Tag 6 begann mit einem nicht besonders aufregenden Frühstück (Es muss einmal gesagt werden, die "Giesen" haben von Kaffee KEINE AHNUNG!!! Wieso ihnen eine ähnliche Kaffeehauskultur wie uns nachgesagt wird ist uns ein Rätsel! Haben es nicht geschafft, ein annähernd trinkbares Gebräu zu finden. Dafür können wir das Klischee, dass das Essen in Portugal kein kulinarisches Erlebnis sein soll, überhaupt nicht nachvollziehen, waren immer mehr als zufrieden mit der Küche.).

Bevor wir uns heute endgültig vom Aletenjo (Landesteil Zentralportugal) verabschiedeten hatten wir noch die Cromeleque dos Almenderes auf dem Programm, eine steinzeitliche Kultstätte 13km westlich von Evora. Selbst für portugiesische Straßenverhältnisse (Kopfsteinpflaster, Schlagloch-in-Schlagloch) war die Zufahrt zu dieser wohl nicht sehr berühmten Touristenattraktion eine Katastrophe. Tiefe Schlaglöcher gabs auch hier alle paar Meter, noch dazu jedoch auf einer unbefestigten Sand-Dreck-Schotterstraße.

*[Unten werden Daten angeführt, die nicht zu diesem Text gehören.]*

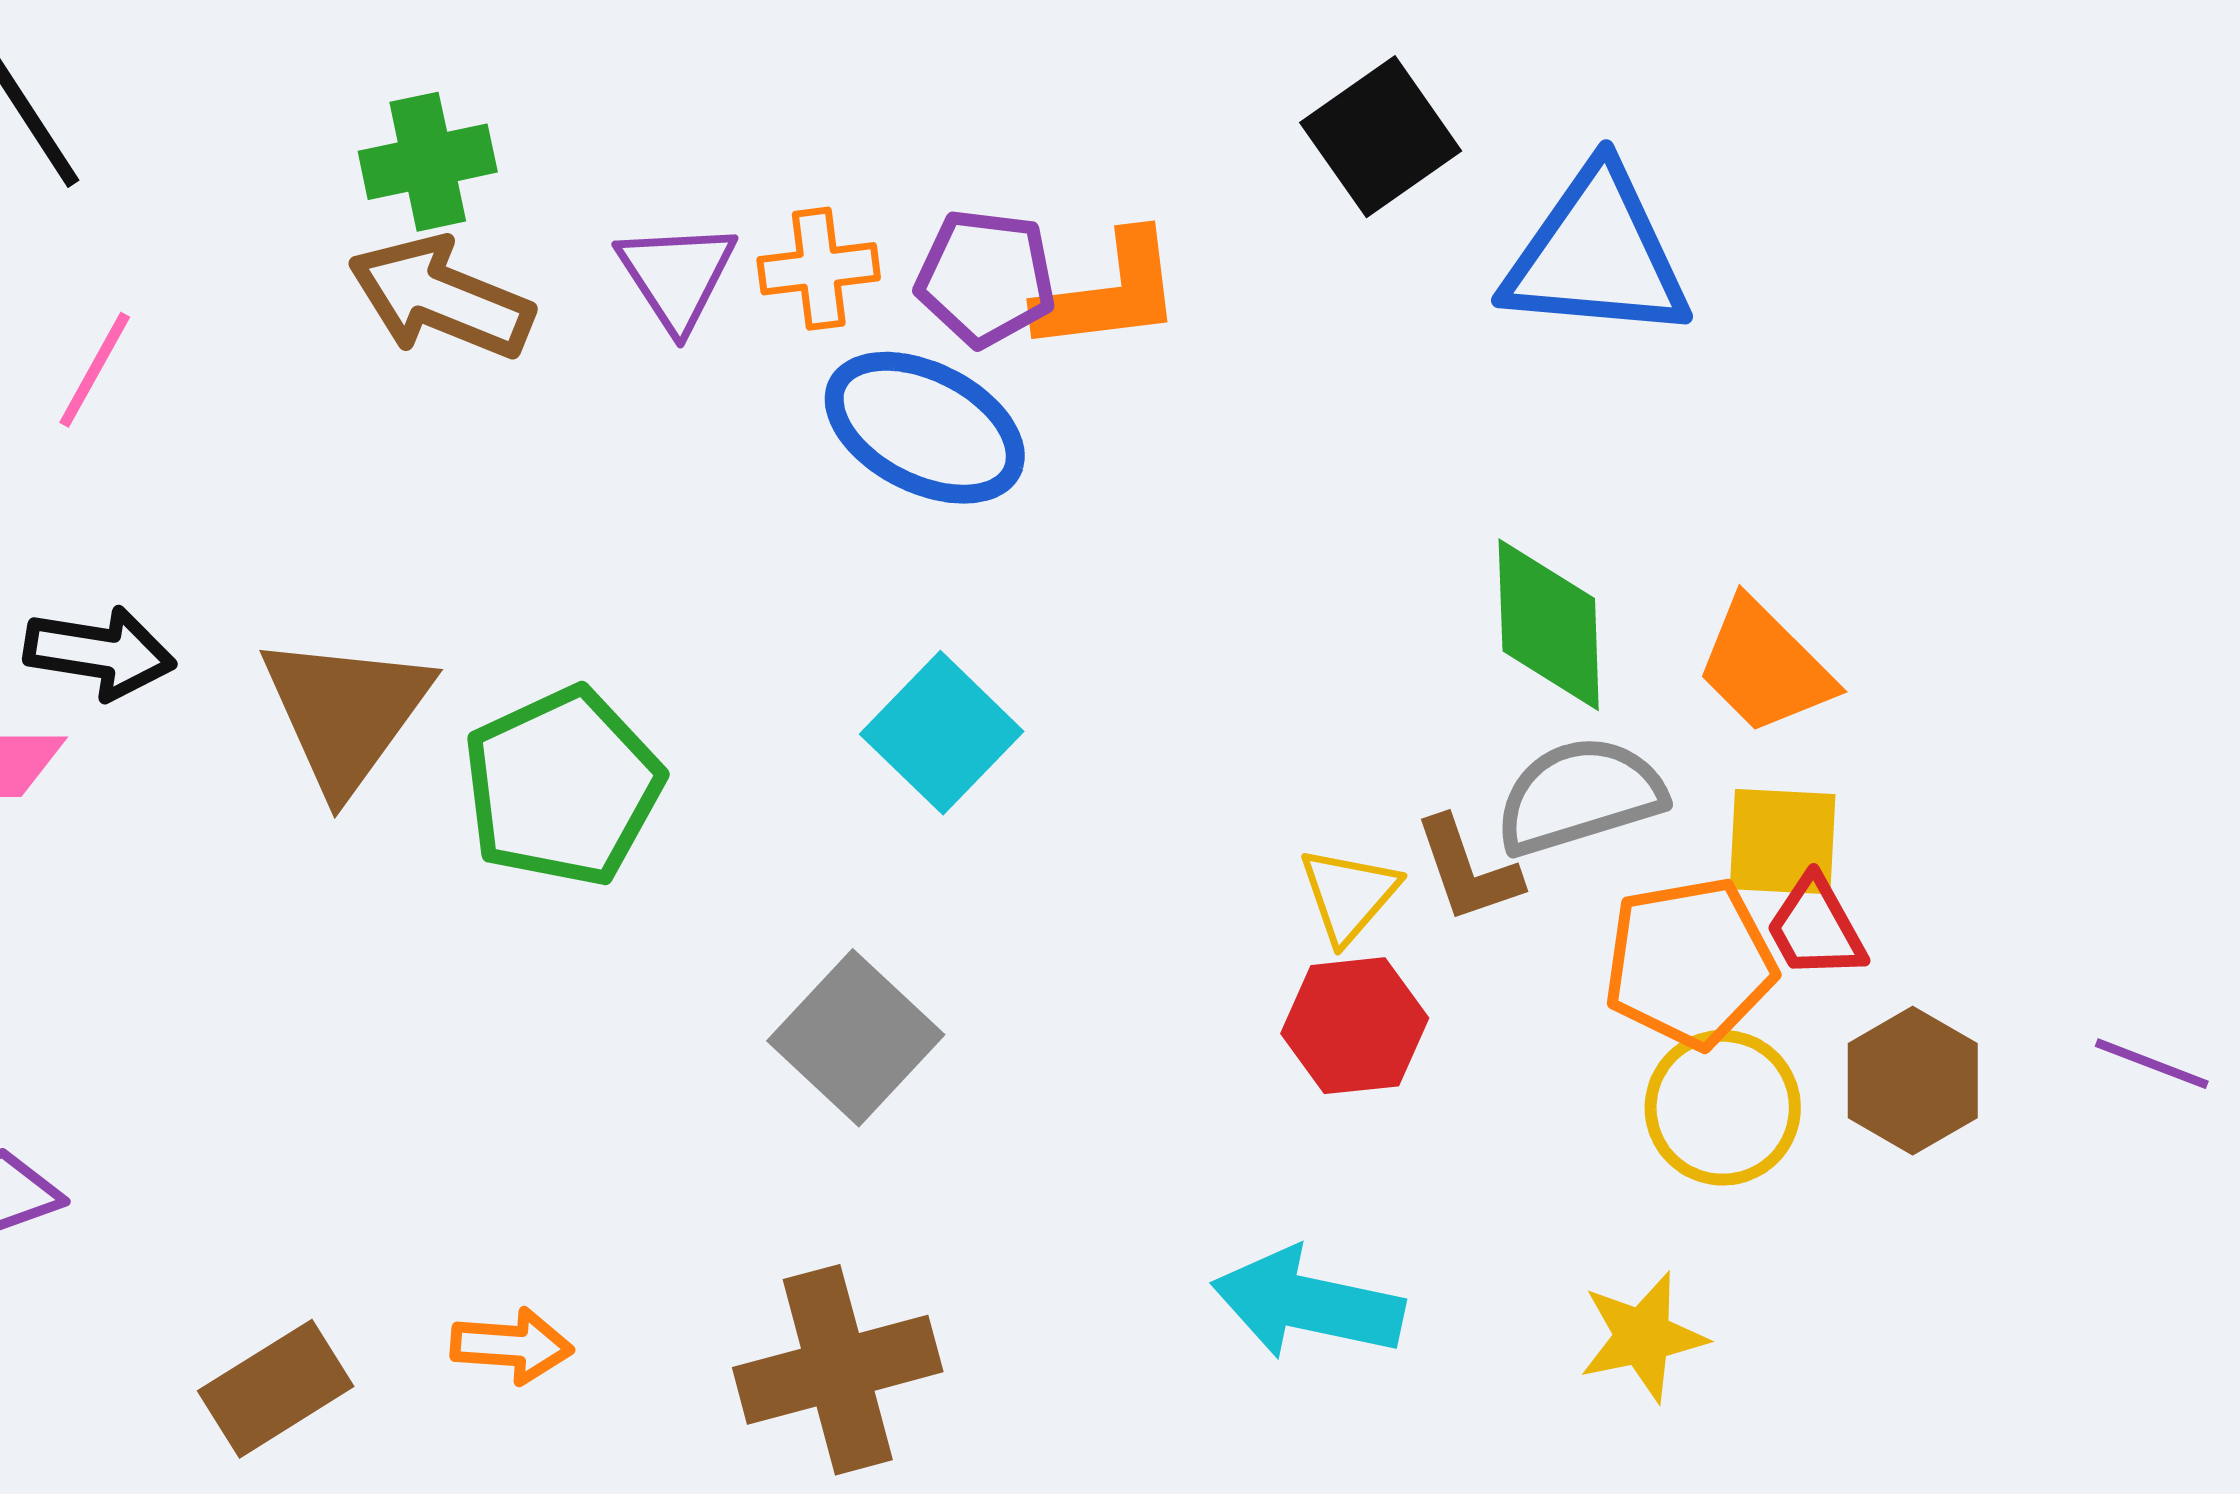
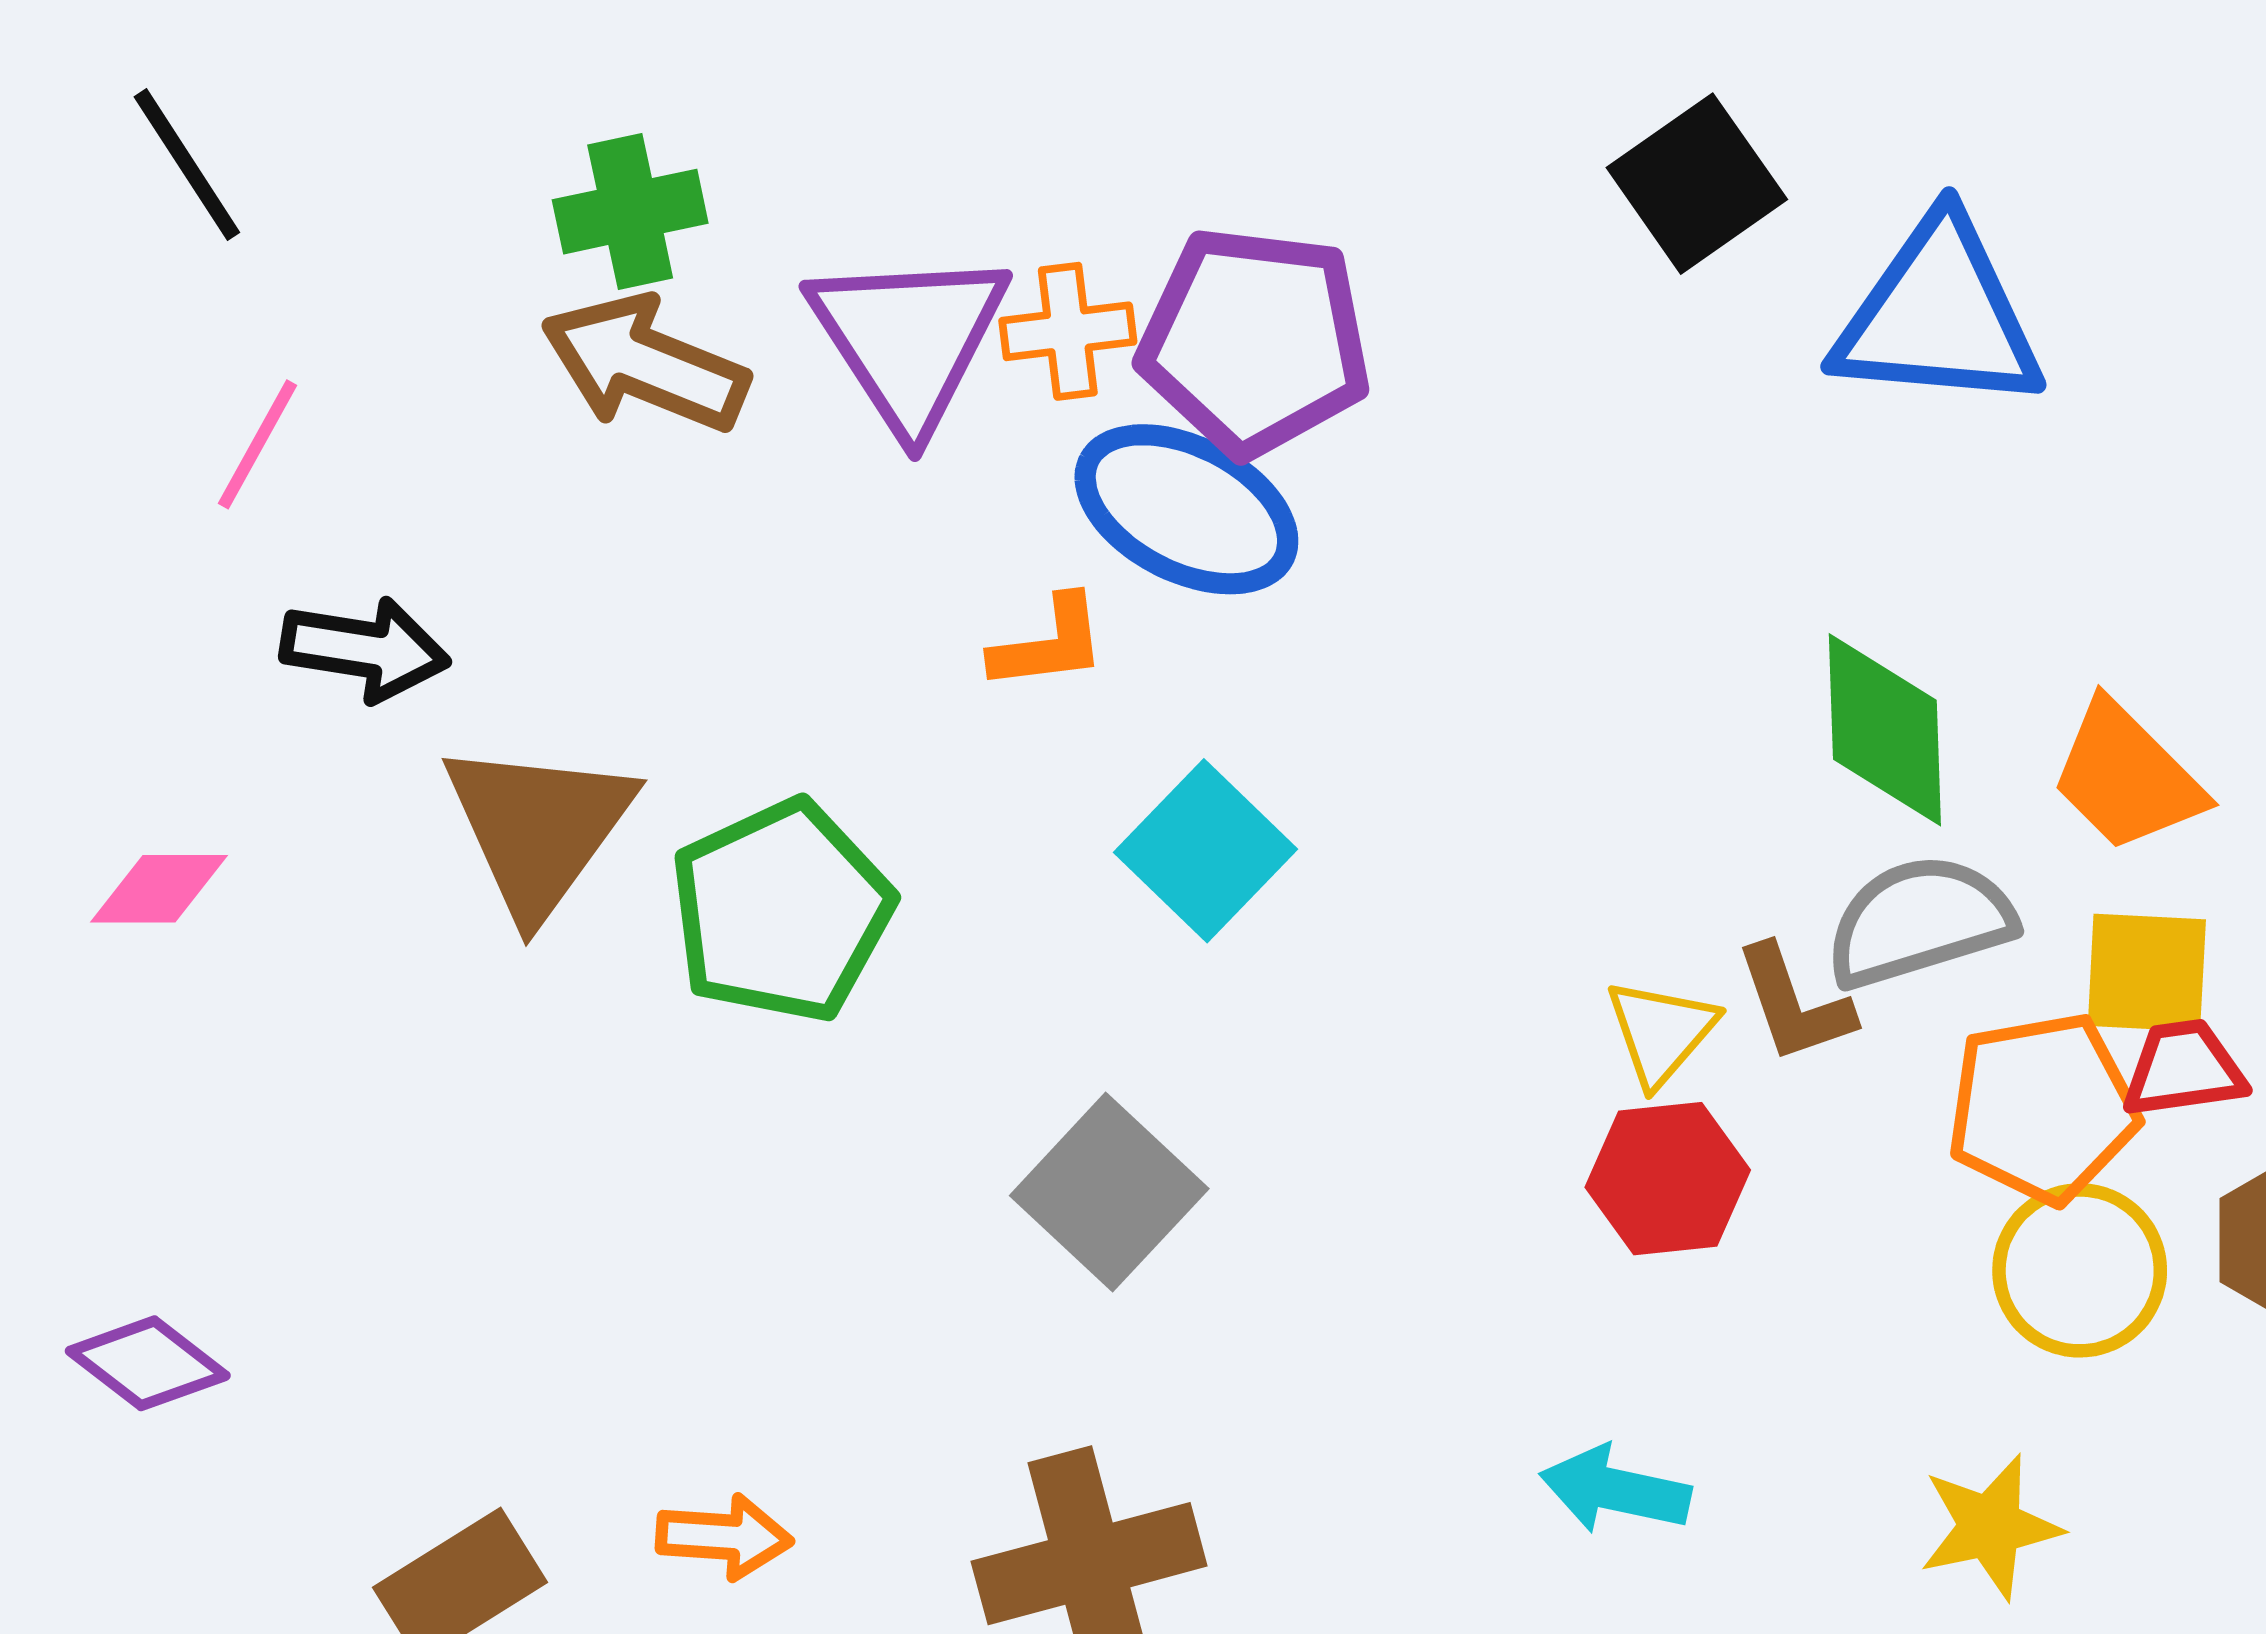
purple triangle: (677, 276) -> (909, 339), size x1.5
purple pentagon: (986, 278) -> (1255, 341), size x1.5
orange L-shape: (1110, 293) -> (1049, 644), moved, size x0.7
black arrow: (100, 653) -> (365, 649), moved
red trapezoid: (1816, 928) -> (2184, 1069), turned 111
cyan arrow: (1308, 1304) -> (1615, 1490), size x0.7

Wir wollten kurz vor dem Ziel (was wir ja nicht wussten) schon aufgeben aus Angst um unser ohnehin schon etwas gebrechliches Fahrzeug (Baujahr 2006, aber stoßdämpfertechnisch ein Wrack), haben uns aber doch noch überwunden und es hat sich gelohnt: Diese Stätte ist wahrlich sehr mystisch und jedenfalls einen Besuch wert. Was hier im Laufe der Zeit schon "getrieben" wurde ;) wollen wir gar nicht so genau wissen, Fakt ist jedoch dass einige Steine mit Symbolen gekennzeichnet sind, diesen werden magische Wirkungen (insbesondere was die Steigerung der Fruchbarkeit betrifft) zugeschrieben.



Weil wir schon da waren, gaben wir (besonders Michi) auch dem ganz in der Nähe aufgestellten Grande menier dos Almendres, einem großen Phallussymbol, die Ehre.


Für den Rest des Tages hatten wir uns Fahrt und Aufenthalt an der Algarve vorgenommen. Ursprünglich planten wir ja die teure Autobahn zu vermeiden, nach einer Stunde schlimmste Hüpflandstraße entschieden wir uns doch um und düsten auf A2 und A22 nach ALBUFEIRA, wo wir aber nur kurz zum Fotografieren stoppten, es zog uns nämlich noch westlicher, wo der Himmel doch wolkenloser zu sein schien.


In LAGOS (= LagoSCH!) übereugte dann der Praja meia mit seinem wundervollen Sand und türkisen Wasser. Somit verbrachten wir den Nachmittag am Strand mit Faullenzen und Sonne genießen. Naja ich zumindest, Michi war ein wenig übermotiviert.


Abends spazierten wir noch durch die Stadt und aßen Pizza.


Schließlich machten uns schlussendlich auf den Weg in das Fischerdorf BURGAU, wo wir ein Hotelzimmer mit wundervollem Meeblick ergatterten. Vorteil der Vorsaison: Auch hier kaum Touristen, einsame Gässchen, noch einsamerer Strand. Herrlich!



Abends in einer der (trotz Vorsaison geöffneten, ebenfalls etwas einsamen) Dorfbars ließen wir den Tag bei Cocktails ausklingen. Hier tauchten dann doch ein paar Touristen (very british) auf - Camilla war auch dabei!



Alles in allem ist Burgau ein zuckersüßes Dörfchen an der Westalgarve mit netten Einwohnern, kaum Touristen, eine richtige Wohlfühloase.